─── PASSAGE

My Long Journey of Faith

Rich and Suzanne

"For I am sure that neither death, nor life, nor angels, nor principalities, nor things present, nor things to come, nor powers, nor height, nor depth, nor anything else in all creation, will be able to separate us from the love of God in Christ Jesus our Lord."

For thirty-five years I was active as one of Jehovah's Witnesses. I was an appointed Elder for over thirty years and a Pioneer for two years. I spent seven years at the organization's world headquarters in Brooklyn, New York — known as Bethel — where I was appointed a Bethel Elder and worked in the Service Department as secretary to Harley Miller, the Service Department Overseer. I gave circuit- and district-convention talks to audiences as large as forty thousand people in Tiger Stadium (Detroit, Michigan) and the SilverDome (Pontiac, Michigan). I contributed to articles in The Watchtower and Our Kingdom Ministry. After Bethel, I served for years as Accounts Overseer for circuit assemblies and News Service Overseer at district conventions. I even served on one occasion as a temporary circuit overseer. All this simply to say that what follows cannot be dismissed as the complaint of an outsider who never understood the religion: my standing as one of Jehovah's Witnesses was, by any internal measure, unimpeachable. What's more, neither I nor my wife Suzanne were ever disfellowshiped even after ceasing association with the religion in 2000. (We did, however, lose friends and family.)
We left because, after honestly and carefully analyzing the teachings and practices of the Organization, we came to the conclusion that "the Truth," as Witnesses call their faith, was neither the authentic historic Christianity it claimed to be, nor, in fact, "the truth", but simply a man-made "restorationist" sect, of a kind with the Latter Day Saints (Mormons), the Seventh Day Adventists, the Worldwide Church of God, and others born of the same era and the same impulse. Unlike the Protestant Churches which departed from the Catholic Church over presumed 'reforms', the various restorationist sects hold that Jesus and the Holy Spirit did not protect the early Church from apostasy, and consequently it was up to 19th and 20th century Bible readers to restore what God had failed to protect. They used their human reasoning to construct doctrines that then had to be revised again and again as interpretations shifted with new human reasoning — and sometimes of necessity, as a previous position became untenable.

──────

_PROBLEM:_
Answer these questions using the faith-journey text.
(a) How many years did the writer spend at the organization's world headquarters in Brooklyn?
(b) In what year did the writer and Suzanne stop associating with the religion?
(c) What do restorationist sects hold that Jesus and the Holy Spirit failed to do?

─── DATA FOR ANALYSIS

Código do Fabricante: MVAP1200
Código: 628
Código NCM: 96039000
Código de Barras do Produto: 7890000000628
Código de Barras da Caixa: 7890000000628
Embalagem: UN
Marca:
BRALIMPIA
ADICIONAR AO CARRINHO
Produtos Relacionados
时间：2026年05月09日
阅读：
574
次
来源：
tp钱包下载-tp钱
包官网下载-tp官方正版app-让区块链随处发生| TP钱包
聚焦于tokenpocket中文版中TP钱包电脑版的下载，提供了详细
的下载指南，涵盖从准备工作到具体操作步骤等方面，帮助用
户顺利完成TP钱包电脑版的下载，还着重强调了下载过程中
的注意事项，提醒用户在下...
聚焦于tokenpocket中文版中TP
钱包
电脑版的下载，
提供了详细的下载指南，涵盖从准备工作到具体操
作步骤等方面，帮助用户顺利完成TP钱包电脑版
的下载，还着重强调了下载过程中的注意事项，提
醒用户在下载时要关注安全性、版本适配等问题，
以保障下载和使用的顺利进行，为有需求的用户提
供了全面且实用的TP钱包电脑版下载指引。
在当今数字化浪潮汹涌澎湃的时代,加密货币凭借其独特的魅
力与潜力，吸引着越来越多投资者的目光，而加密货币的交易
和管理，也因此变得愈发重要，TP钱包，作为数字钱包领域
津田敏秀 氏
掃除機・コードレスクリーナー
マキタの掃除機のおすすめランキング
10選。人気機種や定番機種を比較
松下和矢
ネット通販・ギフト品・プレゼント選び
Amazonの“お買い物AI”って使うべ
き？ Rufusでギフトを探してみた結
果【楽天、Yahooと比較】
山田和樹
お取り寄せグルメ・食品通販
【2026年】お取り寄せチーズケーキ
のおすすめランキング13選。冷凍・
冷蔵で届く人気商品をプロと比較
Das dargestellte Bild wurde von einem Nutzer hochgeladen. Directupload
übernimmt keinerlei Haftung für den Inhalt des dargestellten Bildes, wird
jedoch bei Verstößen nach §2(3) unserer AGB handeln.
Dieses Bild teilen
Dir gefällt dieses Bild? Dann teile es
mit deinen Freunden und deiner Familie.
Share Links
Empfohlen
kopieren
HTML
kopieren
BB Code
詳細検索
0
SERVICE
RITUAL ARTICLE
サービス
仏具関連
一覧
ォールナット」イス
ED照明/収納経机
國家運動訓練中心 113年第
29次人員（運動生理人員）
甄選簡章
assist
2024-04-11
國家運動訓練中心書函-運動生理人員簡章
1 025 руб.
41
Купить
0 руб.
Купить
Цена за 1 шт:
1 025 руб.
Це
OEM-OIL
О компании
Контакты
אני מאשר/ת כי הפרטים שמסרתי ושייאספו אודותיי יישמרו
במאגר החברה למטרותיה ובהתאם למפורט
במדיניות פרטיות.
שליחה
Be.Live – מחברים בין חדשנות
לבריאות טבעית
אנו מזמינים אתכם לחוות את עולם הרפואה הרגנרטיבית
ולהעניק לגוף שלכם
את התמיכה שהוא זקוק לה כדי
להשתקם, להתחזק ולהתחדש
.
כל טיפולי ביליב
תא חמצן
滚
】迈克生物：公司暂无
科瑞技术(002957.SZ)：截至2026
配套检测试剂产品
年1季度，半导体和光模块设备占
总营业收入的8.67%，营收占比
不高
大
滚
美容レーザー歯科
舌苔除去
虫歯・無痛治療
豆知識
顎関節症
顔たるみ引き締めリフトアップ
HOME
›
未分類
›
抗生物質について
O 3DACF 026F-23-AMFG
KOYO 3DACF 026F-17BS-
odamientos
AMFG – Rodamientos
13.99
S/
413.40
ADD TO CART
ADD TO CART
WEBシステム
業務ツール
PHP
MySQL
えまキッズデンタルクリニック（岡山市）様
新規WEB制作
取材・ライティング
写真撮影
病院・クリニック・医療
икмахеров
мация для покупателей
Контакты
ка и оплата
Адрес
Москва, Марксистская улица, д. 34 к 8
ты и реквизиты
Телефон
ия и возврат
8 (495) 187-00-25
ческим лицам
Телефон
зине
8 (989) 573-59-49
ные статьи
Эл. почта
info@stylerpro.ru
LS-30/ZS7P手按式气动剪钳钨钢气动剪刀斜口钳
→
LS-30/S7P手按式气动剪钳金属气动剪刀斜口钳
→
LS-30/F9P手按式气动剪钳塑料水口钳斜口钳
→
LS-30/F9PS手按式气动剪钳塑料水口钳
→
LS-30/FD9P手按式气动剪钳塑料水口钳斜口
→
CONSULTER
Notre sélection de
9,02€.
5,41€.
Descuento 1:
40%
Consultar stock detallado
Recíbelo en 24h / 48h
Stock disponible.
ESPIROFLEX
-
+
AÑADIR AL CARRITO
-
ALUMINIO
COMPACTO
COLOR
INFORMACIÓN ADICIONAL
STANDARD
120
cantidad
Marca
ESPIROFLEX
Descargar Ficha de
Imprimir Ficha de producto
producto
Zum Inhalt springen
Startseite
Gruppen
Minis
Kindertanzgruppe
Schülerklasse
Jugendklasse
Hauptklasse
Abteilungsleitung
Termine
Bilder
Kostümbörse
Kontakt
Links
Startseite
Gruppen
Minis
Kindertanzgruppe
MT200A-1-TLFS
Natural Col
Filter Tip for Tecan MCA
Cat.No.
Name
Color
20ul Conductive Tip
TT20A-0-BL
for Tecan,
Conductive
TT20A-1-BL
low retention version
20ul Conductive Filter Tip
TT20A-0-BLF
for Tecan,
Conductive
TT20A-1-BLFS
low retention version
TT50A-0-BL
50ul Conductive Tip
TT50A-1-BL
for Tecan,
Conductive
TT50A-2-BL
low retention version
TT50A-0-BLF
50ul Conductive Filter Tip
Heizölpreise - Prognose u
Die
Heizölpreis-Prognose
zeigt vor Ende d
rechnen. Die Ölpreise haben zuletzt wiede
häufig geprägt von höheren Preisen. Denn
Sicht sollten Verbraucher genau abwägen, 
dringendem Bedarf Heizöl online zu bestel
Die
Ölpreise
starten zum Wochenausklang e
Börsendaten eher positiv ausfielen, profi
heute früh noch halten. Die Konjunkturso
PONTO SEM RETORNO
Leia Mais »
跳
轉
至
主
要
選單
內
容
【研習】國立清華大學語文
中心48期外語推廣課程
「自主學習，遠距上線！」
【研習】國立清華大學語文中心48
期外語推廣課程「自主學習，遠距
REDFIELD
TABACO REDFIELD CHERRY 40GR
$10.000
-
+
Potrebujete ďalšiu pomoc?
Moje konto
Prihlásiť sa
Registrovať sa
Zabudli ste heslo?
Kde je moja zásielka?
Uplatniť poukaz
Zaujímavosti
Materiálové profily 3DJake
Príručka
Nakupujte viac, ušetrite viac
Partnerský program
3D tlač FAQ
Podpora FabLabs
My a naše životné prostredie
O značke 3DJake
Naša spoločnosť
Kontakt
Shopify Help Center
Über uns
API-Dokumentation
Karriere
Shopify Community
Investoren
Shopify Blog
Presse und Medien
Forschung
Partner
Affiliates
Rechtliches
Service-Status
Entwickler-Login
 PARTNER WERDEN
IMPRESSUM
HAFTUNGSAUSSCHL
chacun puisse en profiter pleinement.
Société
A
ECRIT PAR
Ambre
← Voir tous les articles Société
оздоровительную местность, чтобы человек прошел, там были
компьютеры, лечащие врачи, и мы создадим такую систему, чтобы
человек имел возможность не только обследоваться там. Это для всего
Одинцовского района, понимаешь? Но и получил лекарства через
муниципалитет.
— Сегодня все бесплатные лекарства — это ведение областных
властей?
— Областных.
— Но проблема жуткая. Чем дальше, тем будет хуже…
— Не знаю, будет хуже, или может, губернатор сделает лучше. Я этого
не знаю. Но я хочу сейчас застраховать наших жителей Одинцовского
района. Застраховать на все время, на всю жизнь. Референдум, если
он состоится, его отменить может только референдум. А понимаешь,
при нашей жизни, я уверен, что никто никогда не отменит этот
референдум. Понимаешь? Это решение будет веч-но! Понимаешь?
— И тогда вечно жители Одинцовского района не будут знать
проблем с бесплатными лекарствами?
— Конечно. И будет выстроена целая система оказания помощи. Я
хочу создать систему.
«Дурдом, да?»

──────

_YOUR SOLUTION:_
(a) Seven years.
(b) 2000.
(c) Protect the early Church from apostasy.